Start of Block
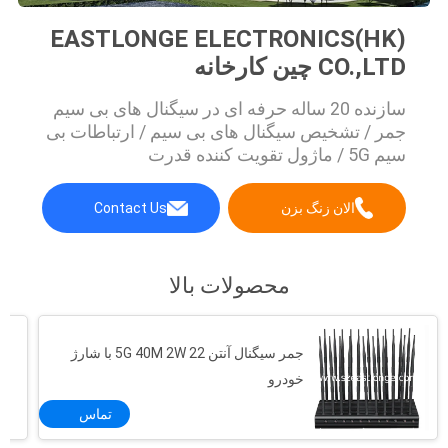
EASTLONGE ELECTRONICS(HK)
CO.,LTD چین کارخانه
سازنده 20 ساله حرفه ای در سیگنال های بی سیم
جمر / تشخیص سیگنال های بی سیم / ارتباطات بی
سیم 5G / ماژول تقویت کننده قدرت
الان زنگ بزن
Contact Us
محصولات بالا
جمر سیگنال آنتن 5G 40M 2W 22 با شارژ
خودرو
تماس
End of Block
Start of Block
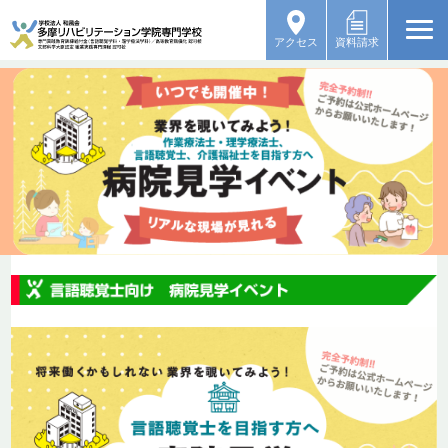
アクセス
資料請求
End of Block
Start of Block
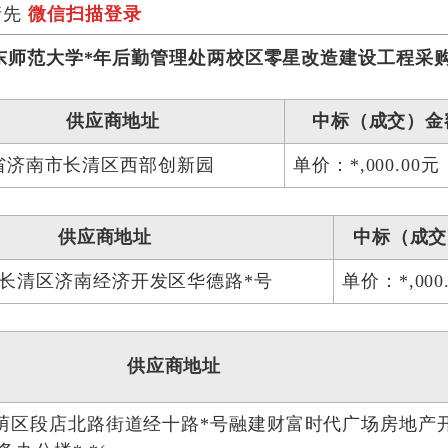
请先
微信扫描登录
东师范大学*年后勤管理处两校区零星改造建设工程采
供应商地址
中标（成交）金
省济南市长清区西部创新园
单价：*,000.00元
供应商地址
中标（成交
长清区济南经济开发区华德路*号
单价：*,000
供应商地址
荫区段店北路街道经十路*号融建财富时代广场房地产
End of Block
• _What to produce_
Find each line above that has the word "سیگنال" in it and copy those lines. Case counts.

• _Response box_
سازنده 20 ساله حرفه ای در سیگنال های بی سیم
جمر / تشخیص سیگنال های بی سیم / ارتباطات بی
جمر سیگنال آنتن 5G 40M 2W 22 با شارژ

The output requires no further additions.